6- La contribution directe et totale de la commune, ...est reconnue pour l'an 13, monter à la somme de 5319 francs.
7-La somme de quatre cent seize francs sera suportée (sic !) par tous les contribuables de la commune ...
8- sont nommés inspecteurs des travaux pour les six jours de la semaine, messieurs :
◊ paulhiac membre du conseil pour le lundi, jean chassaigne père pour le mardi,
◊ lapierre du bourg pour le mercredi, la Tissanderie fils aîné pour le jeudi,
◊ Latour fils aîné pour le vendredi et Paulhiac jeune pour le samedi.

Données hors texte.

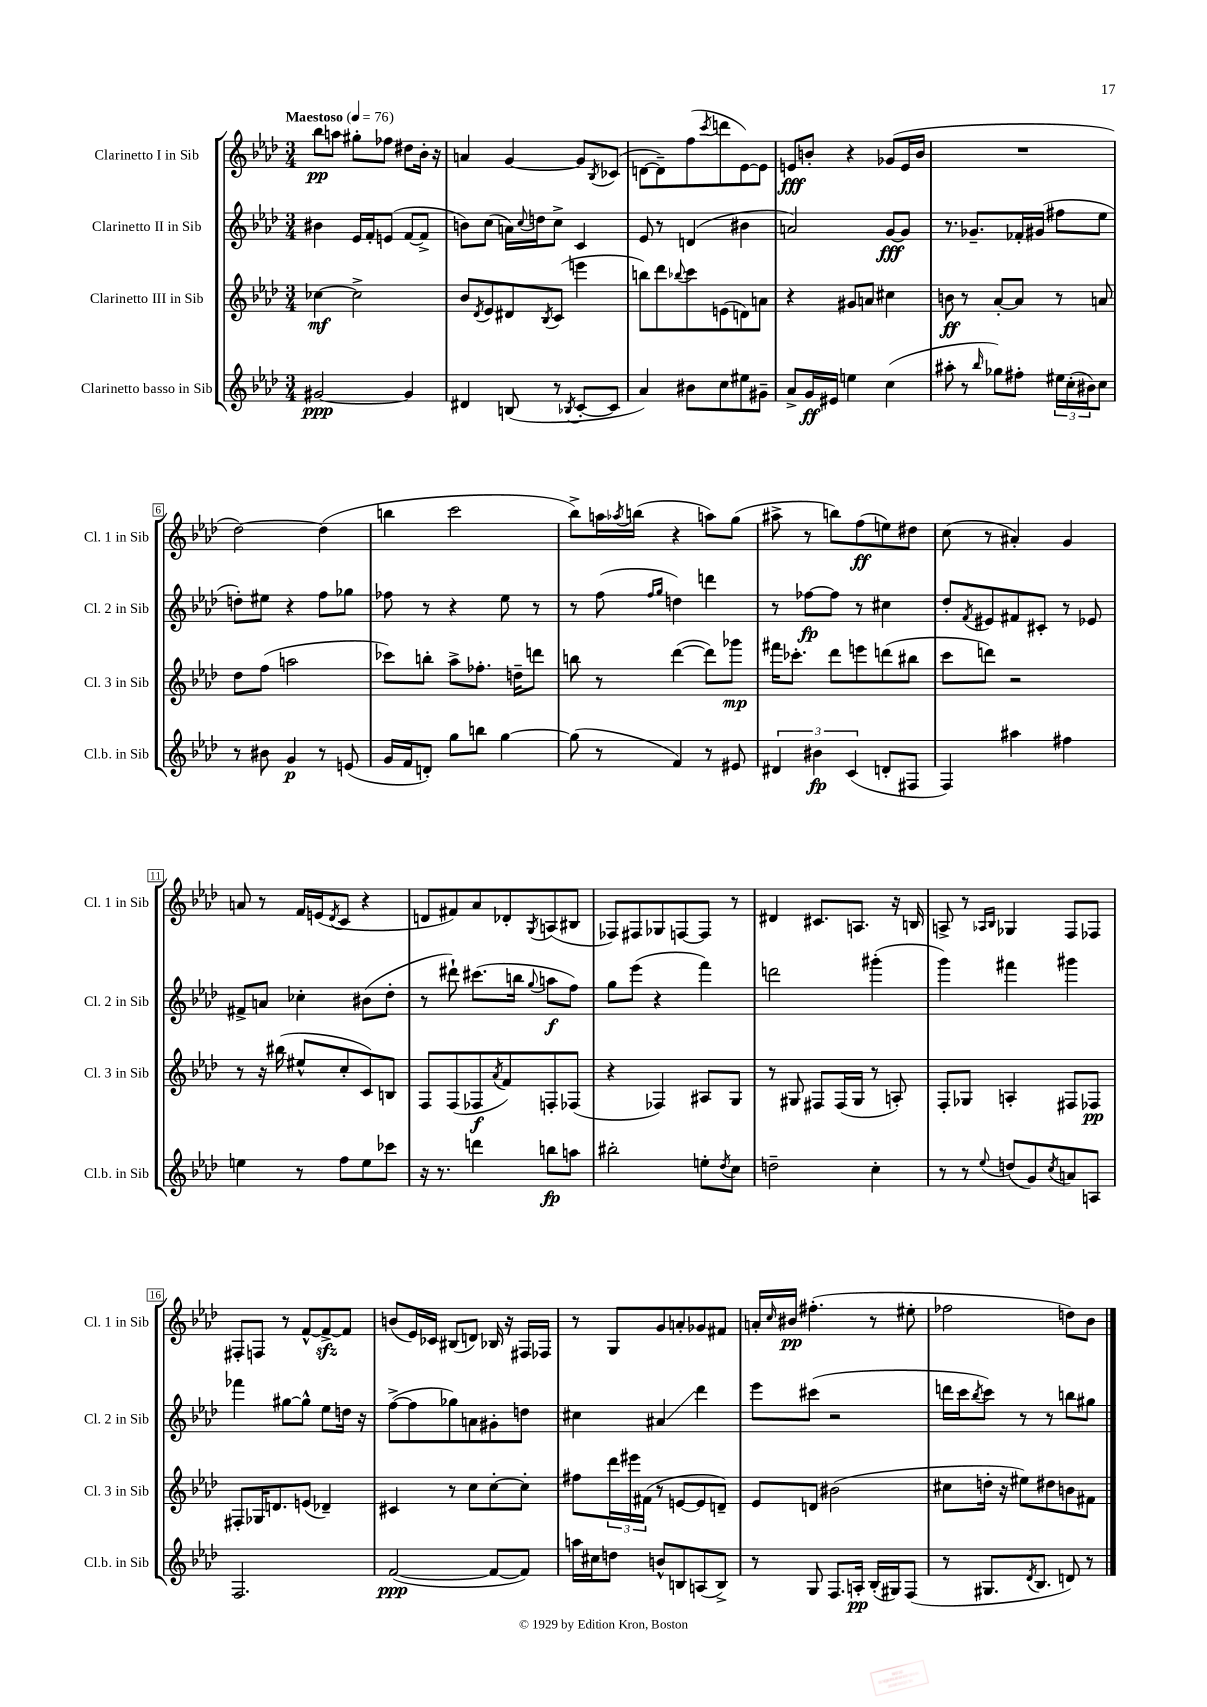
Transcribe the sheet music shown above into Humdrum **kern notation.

**kern	**kern	**kern	**kern
*staff4	*staff3	*staff2	*staff1
*clefG2	*clefG2	*clefG2	*clefG2
*k[b-e-a-d-]	*k[b-e-a-d-]	*k[b-e-a-d-]	*k[b-e-a-d-]
*M3/4	*M3/4	*M3/4	*M3/4
*MM76	*MM76	*MM76	*MM76
[2g#/	[4cc-\	4b#\	8bb-\L
.	.	.	8aa\J
.	2cc-^\]	16e-/LL	8gg#'\L
.	.	16f'/J	.
.	.	(8e/J	8ff-\J
4g#/]	.	[8f/L	8dd#\L
.	.	8f^/]J	16b-'\Jk
.	.	.	16r
=	=	=	=
4d#/	8b-/L	8b\L)	4a/
.	8qd-/	.	.
.	8e-/	(8cc\J	.
(8B/	8d#/	16a\LL)	[4g/
.	.	8qqcc/	.
.	.	16dd\J	.
.	8qB-/	.	.
8r	(8c/J	8cc^\J	.
8qB-/	.	.	.
[8c'/L	4eee\	4c/	8g/]L
.	.	.	8qB-/
8c/]J	.	.	(8c-/J
=	=	=	=
4a-/)	8bb\L)	8e-/	[8d\L
.	8ddd-\	8r	8d~\])
.	8qqbb-/	.	.
8b#\L	8ccc\	(4d/	(8ff\
.	.	.	8qccc/
8cc\	(8e\	.	8ddd\
8ee#\	8d\)	4b#\	[8e-\)
8g#~\J	8a\J	.	8e-\]J
=	=	=	=
8a-^/L	4r	2a/)	8e/L
16g/L	.	.	8b'/J
16e#/JJ	.	.	.
4ee\	8g#/L	.	4r
.	8a/J	.	.
(4cc\	4cc#\	[8g/L	(8g-/L
.	.	8g/]J	16e/L
.	.	.	16b/JJ
=	=	=	=
8aa#'\	8b\	8.r	2.r
8r	8r	.	.
.	.	8.g-~/L	.
16qqbb-/	.	.	.
8gg-\L)	[8a-'/L	.	.
8ff#'\J	8a-/]J	16f-'/L	.
.	.	(16g#/JJ	.
24ee#\LL	8r	8ff#\L	.
(24cc'\	.	.	.
24b#\J)	.	.	.
8cc\J	8a/	8ee-\J	.
=	=	=	=
8r	8dd-\L	8dd'\L)	[2dd-\)
8b#\	(8ff\J	8ee#\J	.
4g/	2aa\	4r	.
8r	.	8ff\L	(4dd-\]
(8e/	.	8gg-\J	.
=	=	=	=
16g/LL	8ccc-\L)	8ff-\	4bb\
16f/J	.	.	.
8d'/J)	8bb'\J	8r	.
8gg\L	8aa-^\L	4r	2ccc\
8bb\J	8.ff-'\J	.	.
[4gg\	.	8ee-\	.
.	16dd~\LK	.	.
.	8ddd\J	8r	.
=	=	=	=
(8gg\]	8bb\	8r	8bb-^\L)
8r	8r	(8ff\	16aa\L
.	.	.	8qaa-/
.	.	.	(16bb\JJ
.	.	16qqff/LL	.
.	.	16qqgg/JJ	.
4f/)	([4ddd-\	4dd\)	4r
8r	8ddd-\]L)	4ddd\	8aa\L)
8e#/	8ggg-\J	.	(8gg\J
=	=	=	=
6d#/	16fff#\LK	8r	8aa#^\
.	8.ccc-'\J	.	.
.	.	[8ff-\L	8r
6b#\	.	.	.
.	8ddd-\L	8ff-\]J	8bb\L)
(6c/	.	.	.
.	8eee\	8r	(8ff\
8d'/L	(8ddd\	4cc#\	8ee\)
8F#/J	8bb#\J	.	8dd#\J
=	=	=	=
4F/)	8ccc\L	8dd-'/L	(8cc\
.	.	8qf/	.
.	8ddd\J)	8e#/	8r
4aa#\	2r	8f#/	4a#'/)
.	.	8c#'/J	.
4ff#\	.	8r	4g/
.	.	8e-/	.
=	=	=	=
4ee\	8r	8f#^/L	8a/
.	16r	8a/J	8r
.	(16bb#\	.	.
8r	8ee#^^/L	4cc-'\	16f/LL
.	.	.	(16e/J
.	.	.	8qd-/
8ff\L	8cc'/	.	8c/J
8ee\	8c/)	(8b#\L	4r
8ccc-\J	8B/J	8dd-'\J	.
=	=	=	=
16r	8F/L	8r	8d/L
8.r	.	.	.
.	(8F/	8ddd#`\)	8f#/)
4ddd\	8F-/	(8.ccc#\L	8a-/
.	8qa-/	.	.
.	8f/)	.	8d-'/
.	.	16bb\Jk	.
.	.	8qqgg/	8qG/
8bb\L	8F'/	8aa\L	(8A/
8aa\J	(8F-/J	8ff\J)	8B#/J
=	=	=	=
2bb#'\	4r	8gg\L	8F-/L)
.	.	(8eee-\J	8F#/
.	4F-/)	4r	8G-/
.	.	.	[8F/
8ee'\L	8A#/L	4fff\)	8F/]J
8qdd-/	.	.	.
8cc\J	8G/J	.	8r
=	=	=	=
2dd~\	8r	2ddd\	4d#/
.	8G#/	.	.
.	8F#/L	.	8.c#/L
.	(16F#/L	.	.
.	16G#/JJ	.	8.A/J
4cc'\	8r	(4ggg#'\	.
.	8A'/)	.	16r
.	.	.	16B/
=	=	=	=
8r	8F'/L	4ggg\)	8A^/
8r	8G-/J	.	8r
.	.	.	16qqA-/LL
8qqee-/	.	.	16qqB-/JJ
(8dd/L	4A'/	4fff#\	4G-/
8g/)	.	.	.
8qcc/	.	.	.
8a/	8F#/L	4ggg#\	8F/L
8A/J	8F-/J	.	8F-/J
=	=	=	=
2.F/	8F#'/L	4fff-\	8F#'/L
.	16G-/K	.	8F/J
.	8.d/	.	.
.	.	[8gg#\L	8r
.	(8e/J	8gg#^^\]J	[8f^^/L
.	4d-~/)	8ee-\L	8f^/_
.	.	16dd\Jk	8f/]J
.	.	16r	.
=	=	=	=
([2f/	4c#/	([8ff^\L	(8b/L
.	.	8ff\]	16e-/L)
.	.	.	16c-/JJ
.	8r	8gg-\)	(8B#/L
.	8cc\L	8a\	8d/J)
8f/_L	[8cc'\	8g#'\	16B-/
.	.	.	16r
8f/]J)	8cc'\]J	8dd\J	16F#/LL
.	.	.	16F-/JJ
=	=	=	=
16aa\LL	8ff#\L	4cc#\	8r
16cc#\J	.	.	.
8dd\J	24ddd-\L	.	8G/L
.	24eee#\	.	.
.	(24f#\JJ	.	.
8b^^/L	8r	4a#/	8g/
8B/	[8e/L	.	8a'/
(8A/	8e/]	4ddd-\	8g-/
8B^/J)	8d~/J)	.	8f#/J
=	=	=	=
8r	8e-/L	8eee-\L	16a'/LL
.	.	.	16qqcc/
.	.	.	16b#/JJ
8G/	8d/J	(8ccc#\J	(4.ff#'\
8.F/L	(2b#\	2r	.
16A'/Jk	.	.	.
(16B-'/LL	.	.	8r
16G#/J)	.	.	.
(8F/J	.	.	8ee#'\
=	=	=	=
8r	8cc#\L	16ddd\LL	2ff-\
.	.	16ccc\J	.
.	.	8qbb-/	.
8.G#/L	16dd'\Jk	8ccc\J)	.
.	16r	.	.
.	8ee#\L)	8r	.
8qd-/	.	.	.
8.B-/J	.	.	.
.	8dd#\	8r	.
8d/)	8b\	8bb\L	8dd\L)
8r	8f#\J	8gg#\J	8b-\J
==	==	==	==
*-	*-	*-	*-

9- les inspecteurs seront chargés de diriger les travaux et de tenir état des ouvriers qui se seront rendus à l'attelier (sic !) , ainsi que de la nature et la quantité des matériaux qui auront été fournis.
 
10- le maire chargé de faire exécuter le travail, l'est aussi de requérir les contribuables de fournir les journées auxquelles ils seront imposés au rolle (sic !) ...
11- les réquisitions seront notifiées aux contribuables par le secrétaire de la mairie à la diligence du maire qui en donnera l'état aux inspecteurs lesquels remettront au maire un état certifié jour par jour des contribuables qui n'auront pas exécuté les réquisitions.
12- Les contribuables qui n'auront pas exécuté les réquisitions seront contraints à payer à titre de taxe de remplacement le montant des journées de manoeuvre ou de bouvier d'après la fixation établie aux articles 4 et 5 de la présente délibération.
13- les sommes provenant de la taxe de remplacement seront employées à l'exécution des travaux. Le maire en rendra compte chaque année dans la même forme que pour les autres revenus et dépenses de la commune.
14- A l'égard de la prestation pécuniaire volontaire(!) fixée à 145 francs par la lettre du préfet portant répartition entre les 10 communes circonvoisines qui ont intérêt à la réparation du pont, il sera dressé un état nominatif de tous les propriétaires habitant cette commune qui ont le plus grand intérêt à cette réparation soit par la situation de leur établissement au delà du ruisseau soit par celle de leur propriétés environnantes et autres considérations, lesquels seront invités par le conseil à payer cette somme de 145F en raison des différents degrés d'utilité que leur sera le rétablissement du pont.